# Start of EXTRACTED INFORMATION

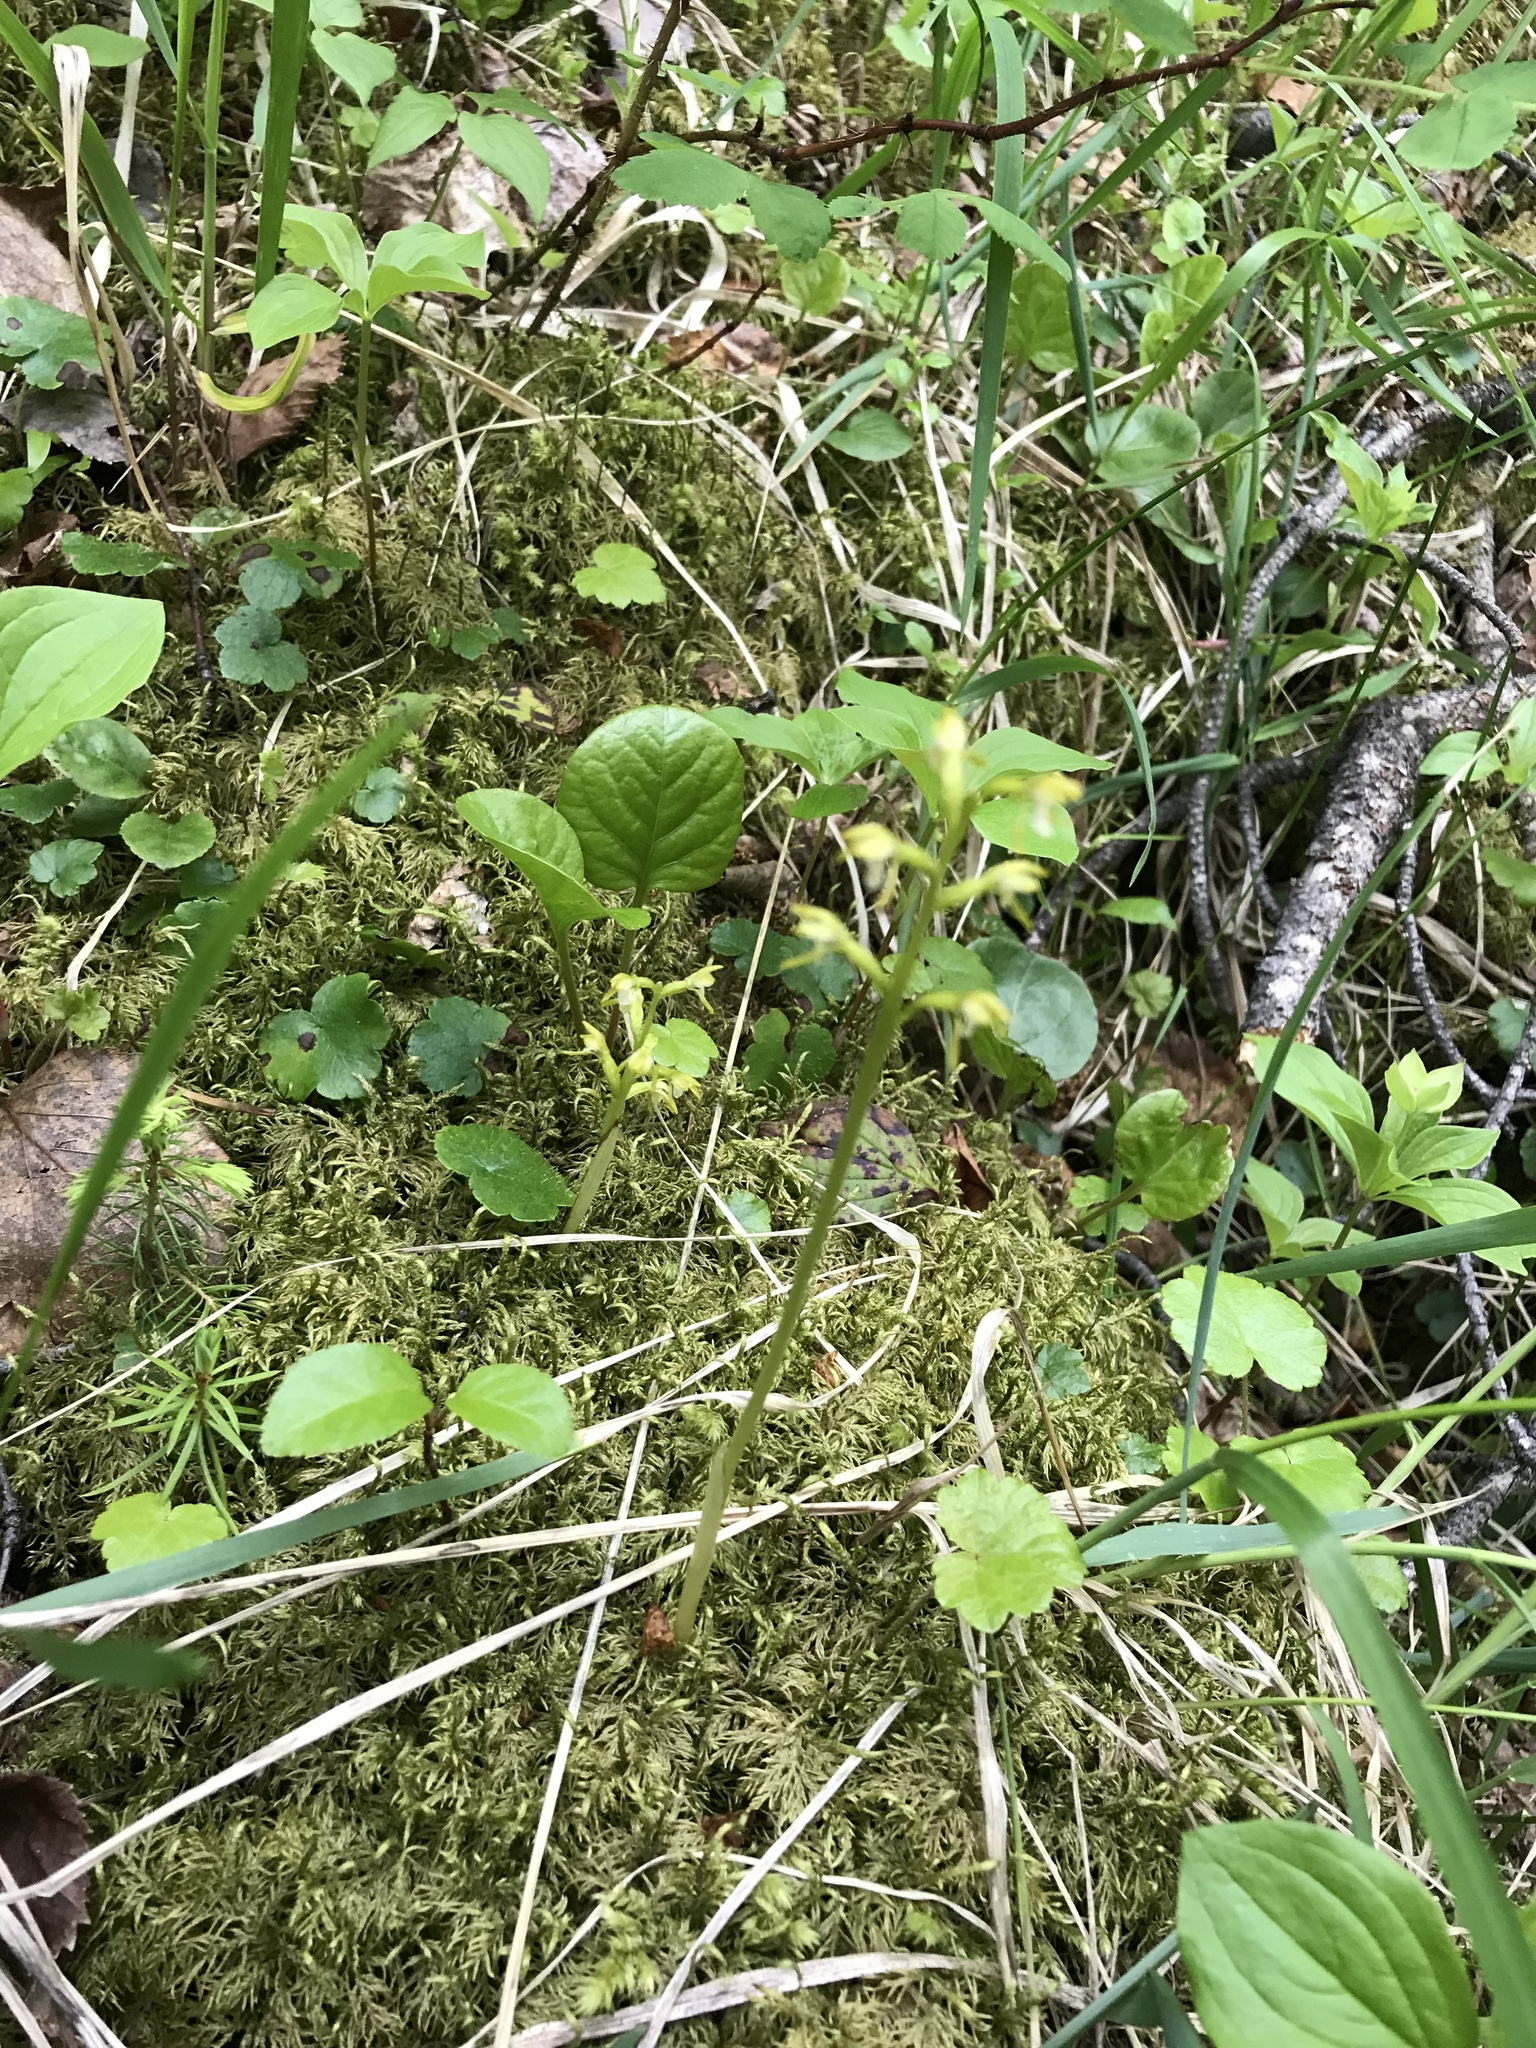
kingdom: Plantae
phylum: Tracheophyta
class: Liliopsida
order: Asparagales
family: Orchidaceae
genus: Corallorhiza
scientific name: Corallorhiza trifida
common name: Yellow coralroot
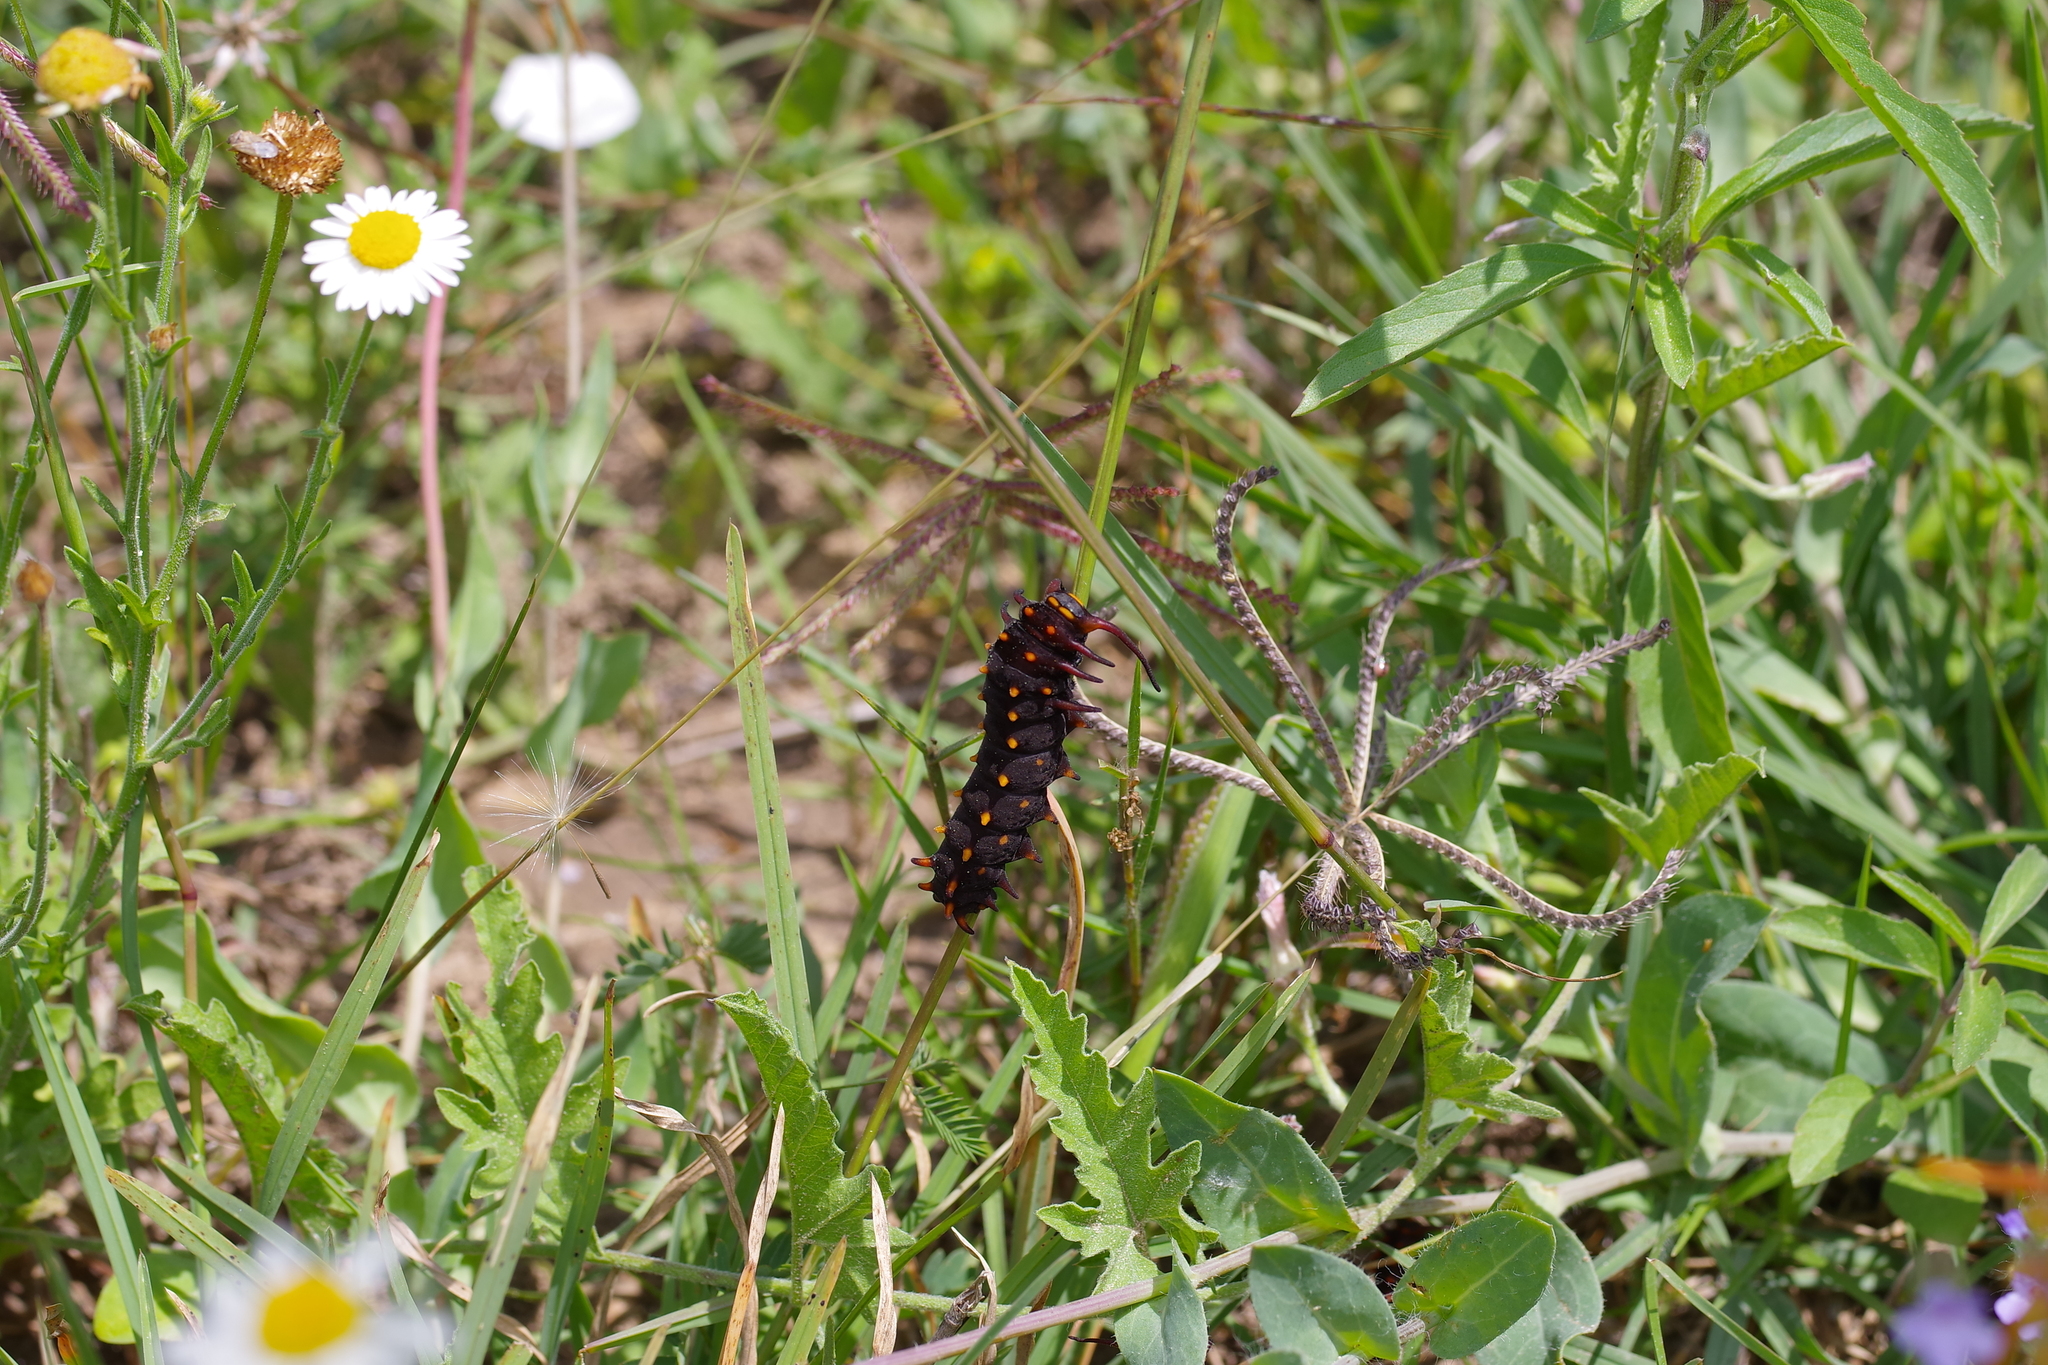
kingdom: Animalia
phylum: Arthropoda
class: Insecta
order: Lepidoptera
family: Papilionidae
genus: Battus
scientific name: Battus philenor
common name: Pipevine swallowtail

# End of EXTRACTED INFORMATION

- [WHAT THE EXERCISE ASKS]: Can you give all the lines above as a numbered list, dropping any blank lines and leaving the pictures out?

- [TASK RESPONSE]:
1. kingdom: Plantae
2. phylum: Tracheophyta
3. class: Liliopsida
4. order: Asparagales
5. family: Orchidaceae
6. genus: Corallorhiza
7. scientific name: Corallorhiza trifida
8. common name: Yellow coralroot
9. kingdom: Animalia
10. phylum: Arthropoda
11. class: Insecta
12. order: Lepidoptera
13. family: Papilionidae
14. genus: Battus
15. scientific name: Battus philenor
16. common name: Pipevine swallowtail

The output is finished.